Vera: Dispassionate Violinist
Story Four
Six-year-old Vera sat with her parents in the magnificent lobby of the Leningrad Conservatory, waiting to hear if she would be accepted into the school. She, along with hundreds of other children, had been herded into a room for an audition that afternoon. The children sang a group song while the instructors circulated the room, listening. This was followed by an instructor touching her fingertips.
This wasn’t the first time that she had joined, along with hundreds of other children, in an audition process hoping to be singled out of the crowd. In Russia, at this time, you couldn’t just take a class for the fun of it. You had to be selected and placed into a specific program of study. Early on, Vera had hung her hopes on being a ballerina, but that hadn’t happened. She had been overlooked for anything that required physical movement.
On this particular afternoon, her mother had rushed her to the conservatory when she discovered that it was holding auditions. And now, they waited expectantly to see if she would be chosen.
Finally, the top string instructor of the Leningrad Conservatory came up to her parents and congratulated them on their daughter being one of the three children chosen to enter the conservatory. Vera looked up at him expectantly and said, “Piano?” “No, violin,” was his reply. Vera was crushed. If she couldn’t be a ballerina she was hoping to at least be able to bang around on the piano.
Vera broke into tears, saying that she didn’t want to play the violin. Her parents, horrified by her outburst, rebuked her for being ungrateful for this amazing opportunity.
From this day forward, Vera would be a child without a childhood. She became a six-year-old girl with a full-time career. Sundays became her only day of respite when she could do what most girls her age did, play dolls with her best friend.
For the next four years, Vera would leave school, go home to an empty apartment, grab her violin and take the trolley to the conservatory. At the conservatory, she would complete her regular school homework in the hallway in between her music classes and practice sessions.
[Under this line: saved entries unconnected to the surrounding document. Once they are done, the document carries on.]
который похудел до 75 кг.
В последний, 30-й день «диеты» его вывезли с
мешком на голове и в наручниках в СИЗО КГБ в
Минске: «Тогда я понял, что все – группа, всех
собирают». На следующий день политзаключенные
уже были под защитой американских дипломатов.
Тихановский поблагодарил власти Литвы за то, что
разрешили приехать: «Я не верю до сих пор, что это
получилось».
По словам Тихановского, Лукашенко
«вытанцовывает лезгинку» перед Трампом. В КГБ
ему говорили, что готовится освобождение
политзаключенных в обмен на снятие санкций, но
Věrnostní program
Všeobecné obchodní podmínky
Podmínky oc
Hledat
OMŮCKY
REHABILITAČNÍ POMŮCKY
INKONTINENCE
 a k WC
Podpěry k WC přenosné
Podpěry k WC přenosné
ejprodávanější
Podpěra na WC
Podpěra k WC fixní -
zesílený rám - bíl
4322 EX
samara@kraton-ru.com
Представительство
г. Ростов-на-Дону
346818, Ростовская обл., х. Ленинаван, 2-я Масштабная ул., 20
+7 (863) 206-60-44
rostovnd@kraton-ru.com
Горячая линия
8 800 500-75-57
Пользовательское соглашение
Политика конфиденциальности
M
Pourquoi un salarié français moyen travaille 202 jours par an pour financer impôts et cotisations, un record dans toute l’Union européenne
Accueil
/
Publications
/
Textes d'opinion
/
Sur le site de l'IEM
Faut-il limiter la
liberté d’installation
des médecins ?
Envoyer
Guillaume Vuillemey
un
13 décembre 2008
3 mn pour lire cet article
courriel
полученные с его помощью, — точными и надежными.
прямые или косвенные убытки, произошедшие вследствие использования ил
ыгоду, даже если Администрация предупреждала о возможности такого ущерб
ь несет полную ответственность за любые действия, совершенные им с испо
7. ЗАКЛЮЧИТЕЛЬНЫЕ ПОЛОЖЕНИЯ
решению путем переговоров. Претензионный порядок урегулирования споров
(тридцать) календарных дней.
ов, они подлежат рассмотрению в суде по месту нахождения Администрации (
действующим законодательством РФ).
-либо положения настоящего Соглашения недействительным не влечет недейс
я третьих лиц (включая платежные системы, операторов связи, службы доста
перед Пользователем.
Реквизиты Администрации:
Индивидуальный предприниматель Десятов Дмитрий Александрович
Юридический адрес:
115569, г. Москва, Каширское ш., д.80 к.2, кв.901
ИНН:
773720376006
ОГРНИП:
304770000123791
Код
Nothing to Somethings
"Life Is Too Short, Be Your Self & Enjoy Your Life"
When her classes at the conservatory ended, she would hop on the trolley, arriving home at 9:00 p.m. She was required to practice 4–5 hours a day. If she hadn’t managed to get all of her hours in on a particular day, she would have to practice before she went to bed.
She recalls getting off at her trolley stop in the dark and having to go through an alley to get to her family’s apartment. The alleyway was known to be littered with drunken men. Vera would clutch her violin to her chest, take a deep breath and run through the alley to get to her building.
The personal sacrifices may have been fine, welcomed even, if playing the violin filled her with joy. If it had fueled a passion deep within her being. But it didn’t. Vera hated the violin. Despite hating it, Vera excelled at the violin. Her perfect pitch and ability to adjust her fingers in such a way as to stay on key resulted in her, the youngest member of the orchestra, becoming the first violin.
Vera’s mother never praised her playing. She only pointed out what she did wrong. This contributed to Vera’s belief that she “stunk” as a violinist. For years Vera wasn’t aware that she was the first chair. Her mother told her that she was sitting in front so the conductor could watch all of her mistakes.
When Vera was ten years old, her parents left Russia and immigrated to Queens, New York. She was enrolled in the Queens public-school system where she didn’t speak or understand the language. Because she was far ahead of her math class from her schooling in Russia, she began bringing her violin to school to play during math class. This helped Vera to get in her hours of practice for the day. The demand that she continued to practice hours each day didn’t end with leaving the conservatory.
Playing her violin in the empty gymnasium one day, she looked up to see that a crowd had gathered to hear her play. One of the people in attendance had a mother who was a committee member at Julliard. Vera auditioned at Julliard and received a scholarship to attend the school.
However, shortly after she gained entrance to Julliard, her mother landed a job in her field in the Boston area. After relocating, her mother still required that she take lessons and practice every day. Vera did this, hating every minute of it, until one day in high school when she was finally able to tell her mother that she had had enough. She shut her violin case, and with one brief exception, has never played again.
In retrospect, Vera is grateful that she never attended Julliard. If she had, Vera believes that she would have been funneled into a career playing the violin. Still, for years Vera sometimes wondered if she had made a mistake not going on to become a professional violinist. She was in her thirties when she confided this to a friend. This wise person told her that she had indeed made the right decision, and playing the violin was simply one of the things in which she excelled.
Just because you excel at something doesn’t mean that you need to do it. Vera knows that life as a professional violinist would never have brought her joy. Instead, she would merely have joined the ranks of those who are very good at their job, yet drive home in the evening with a sense that something is missing and asking themselves, “Is this IT?”.